For a while, your blanket was warm. But chill the air
long enough and someone will notice. No one
likes the cold. Everyone prefers the summer river,
her water’s blue in the ice of winter, the clear
of July. I dig for you in the dirt. Then myself.
My shapelessness. My tendency to drift
so far away that I never fully return.
(originally published in Jazz Cigarette, Autumn 2016)
Waiting in the airport and the ceiling fluorescents
are arranged like a runway askance and I know
I am running from what cannot be salvaged:
a week ago we soared through the sky
with all parts intact and fully functional.

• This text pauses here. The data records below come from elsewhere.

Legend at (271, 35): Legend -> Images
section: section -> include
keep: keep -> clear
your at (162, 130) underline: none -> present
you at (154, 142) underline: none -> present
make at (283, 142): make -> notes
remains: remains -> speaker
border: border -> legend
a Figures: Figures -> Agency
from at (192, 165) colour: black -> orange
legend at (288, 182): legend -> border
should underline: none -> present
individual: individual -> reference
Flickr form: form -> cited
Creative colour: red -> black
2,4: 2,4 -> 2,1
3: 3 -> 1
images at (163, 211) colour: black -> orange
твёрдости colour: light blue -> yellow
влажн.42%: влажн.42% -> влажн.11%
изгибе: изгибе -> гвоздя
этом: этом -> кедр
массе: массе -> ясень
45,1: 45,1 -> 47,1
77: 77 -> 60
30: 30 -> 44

I didn’t need to look out deep, endless windows
of fields and plane-paved paths and houses and wonder
where I belonged, how an engine could so quickly find fault,
how its parts could rust in her thrust into eternity–
we will never have the biology to fly, no matter
our construction, no matter the fantasy of the air–
and the air is a fantasy you breathe easy and pure
but the higher you go the more lungs constrict the heart
and light breathing becomes impossible in the heavy beating
that feels like so much excess baggage it will encumber
the great invention and bring it tumbling to earth,
where we begin and always end–
where, in the vast expanse of land I have no choice but to
stay bound to, I stare up toward the full, cloudy sky
and watch the great, miraculous wings of blackbirds
descend slowly on telephone lines beyond reach
to know what I am made of will never be enough.